Written task: Show, from the entries below, every line in which "万个生僻字" appears.

____ Data records

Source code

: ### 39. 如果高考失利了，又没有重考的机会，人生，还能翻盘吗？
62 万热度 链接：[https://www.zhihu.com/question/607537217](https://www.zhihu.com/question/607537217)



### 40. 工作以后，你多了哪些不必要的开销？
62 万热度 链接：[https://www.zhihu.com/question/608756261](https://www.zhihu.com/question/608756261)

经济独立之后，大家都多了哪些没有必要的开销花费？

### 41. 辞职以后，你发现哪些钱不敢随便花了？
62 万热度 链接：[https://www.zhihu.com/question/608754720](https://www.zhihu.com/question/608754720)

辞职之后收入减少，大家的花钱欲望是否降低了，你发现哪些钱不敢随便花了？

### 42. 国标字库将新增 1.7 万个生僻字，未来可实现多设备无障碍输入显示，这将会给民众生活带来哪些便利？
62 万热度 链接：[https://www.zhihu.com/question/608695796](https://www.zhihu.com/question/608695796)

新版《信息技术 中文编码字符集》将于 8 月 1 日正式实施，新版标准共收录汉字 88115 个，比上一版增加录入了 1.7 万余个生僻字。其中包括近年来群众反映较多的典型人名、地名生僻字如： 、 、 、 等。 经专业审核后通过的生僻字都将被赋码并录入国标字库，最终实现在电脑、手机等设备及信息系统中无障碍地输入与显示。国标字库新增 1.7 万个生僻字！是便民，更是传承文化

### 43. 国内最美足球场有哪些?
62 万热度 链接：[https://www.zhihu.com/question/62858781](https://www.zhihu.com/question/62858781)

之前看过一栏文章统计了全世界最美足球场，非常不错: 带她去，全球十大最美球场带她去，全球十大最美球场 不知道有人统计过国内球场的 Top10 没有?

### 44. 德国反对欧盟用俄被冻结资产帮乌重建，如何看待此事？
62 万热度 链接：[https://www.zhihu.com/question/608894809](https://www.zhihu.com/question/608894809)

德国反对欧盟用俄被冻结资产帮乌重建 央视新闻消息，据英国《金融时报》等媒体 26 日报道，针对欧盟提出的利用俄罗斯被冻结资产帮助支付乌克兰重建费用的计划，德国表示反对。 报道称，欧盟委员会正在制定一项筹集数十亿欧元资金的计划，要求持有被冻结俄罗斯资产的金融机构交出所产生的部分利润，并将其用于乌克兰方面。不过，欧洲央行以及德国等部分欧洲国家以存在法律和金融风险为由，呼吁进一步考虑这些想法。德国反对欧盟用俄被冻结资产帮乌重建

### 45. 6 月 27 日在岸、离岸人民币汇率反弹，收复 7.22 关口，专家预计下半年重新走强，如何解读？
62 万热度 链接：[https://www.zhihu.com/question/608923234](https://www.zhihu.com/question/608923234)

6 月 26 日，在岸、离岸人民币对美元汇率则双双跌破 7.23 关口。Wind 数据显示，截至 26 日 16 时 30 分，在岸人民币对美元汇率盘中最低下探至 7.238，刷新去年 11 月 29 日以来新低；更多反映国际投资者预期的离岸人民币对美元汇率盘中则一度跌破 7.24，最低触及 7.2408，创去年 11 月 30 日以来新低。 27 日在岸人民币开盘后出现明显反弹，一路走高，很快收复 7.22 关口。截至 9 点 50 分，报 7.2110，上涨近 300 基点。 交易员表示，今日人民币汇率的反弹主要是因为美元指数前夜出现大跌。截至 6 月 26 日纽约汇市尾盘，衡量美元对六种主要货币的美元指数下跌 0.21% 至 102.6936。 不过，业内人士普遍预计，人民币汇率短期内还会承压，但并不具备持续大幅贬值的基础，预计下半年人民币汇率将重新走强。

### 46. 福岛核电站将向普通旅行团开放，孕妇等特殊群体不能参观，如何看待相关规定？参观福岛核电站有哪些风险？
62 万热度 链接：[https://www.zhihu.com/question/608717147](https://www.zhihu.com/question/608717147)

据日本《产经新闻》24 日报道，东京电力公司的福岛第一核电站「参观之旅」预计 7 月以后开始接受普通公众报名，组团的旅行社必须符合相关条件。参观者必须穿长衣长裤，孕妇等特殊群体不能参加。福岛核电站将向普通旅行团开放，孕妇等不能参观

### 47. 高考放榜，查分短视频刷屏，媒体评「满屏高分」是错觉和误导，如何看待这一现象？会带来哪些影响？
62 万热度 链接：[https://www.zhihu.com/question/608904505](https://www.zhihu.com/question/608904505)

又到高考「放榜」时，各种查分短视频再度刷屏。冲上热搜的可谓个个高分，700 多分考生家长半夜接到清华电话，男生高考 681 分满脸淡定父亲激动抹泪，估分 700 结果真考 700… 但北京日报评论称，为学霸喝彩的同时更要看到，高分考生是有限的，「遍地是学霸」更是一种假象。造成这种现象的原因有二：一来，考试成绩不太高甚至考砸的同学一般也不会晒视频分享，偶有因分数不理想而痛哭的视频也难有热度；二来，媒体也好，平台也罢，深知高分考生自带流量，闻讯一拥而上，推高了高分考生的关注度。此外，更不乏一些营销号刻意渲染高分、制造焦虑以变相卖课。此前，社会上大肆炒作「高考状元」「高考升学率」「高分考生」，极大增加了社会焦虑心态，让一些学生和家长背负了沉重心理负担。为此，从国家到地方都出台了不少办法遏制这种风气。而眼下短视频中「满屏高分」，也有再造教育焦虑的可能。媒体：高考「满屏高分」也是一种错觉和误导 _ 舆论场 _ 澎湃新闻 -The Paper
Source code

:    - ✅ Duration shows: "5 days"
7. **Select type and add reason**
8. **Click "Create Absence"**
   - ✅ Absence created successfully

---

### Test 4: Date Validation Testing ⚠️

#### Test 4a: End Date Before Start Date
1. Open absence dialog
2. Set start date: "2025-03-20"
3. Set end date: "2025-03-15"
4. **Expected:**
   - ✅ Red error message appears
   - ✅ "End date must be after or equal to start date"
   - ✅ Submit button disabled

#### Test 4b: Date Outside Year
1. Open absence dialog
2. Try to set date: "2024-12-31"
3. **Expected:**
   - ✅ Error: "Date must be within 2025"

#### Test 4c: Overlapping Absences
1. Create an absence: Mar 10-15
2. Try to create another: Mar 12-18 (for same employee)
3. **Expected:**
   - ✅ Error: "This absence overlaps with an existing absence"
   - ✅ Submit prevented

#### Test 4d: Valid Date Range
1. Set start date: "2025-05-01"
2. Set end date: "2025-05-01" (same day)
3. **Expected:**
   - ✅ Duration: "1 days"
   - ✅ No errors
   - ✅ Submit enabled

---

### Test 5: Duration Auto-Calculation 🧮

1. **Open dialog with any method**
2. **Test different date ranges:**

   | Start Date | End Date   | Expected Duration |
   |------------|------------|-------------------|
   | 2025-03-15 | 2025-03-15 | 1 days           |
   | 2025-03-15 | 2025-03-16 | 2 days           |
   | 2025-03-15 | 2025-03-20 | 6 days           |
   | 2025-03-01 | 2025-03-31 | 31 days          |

________

Completed exercise:
### 42. 国标字库将新增 1.7 万个生僻字，未来可实现多设备无障碍输入显示，这将会给民众生活带来哪些便利？
新版《信息技术 中文编码字符集》将于 8 月 1 日正式实施，新版标准共收录汉字 88115 个，比上一版增加录入了 1.7 万余个生僻字。其中包括近年来群众反映较多的典型人名、地名生僻字如： 、 、 、 等。 经专业审核后通过的生僻字都将被赋码并录入国标字库，最终实现在电脑、手机等设备及信息系统中无障碍地输入与显示。国标字库新增 1.7 万个生僻字！是便民，更是传承文化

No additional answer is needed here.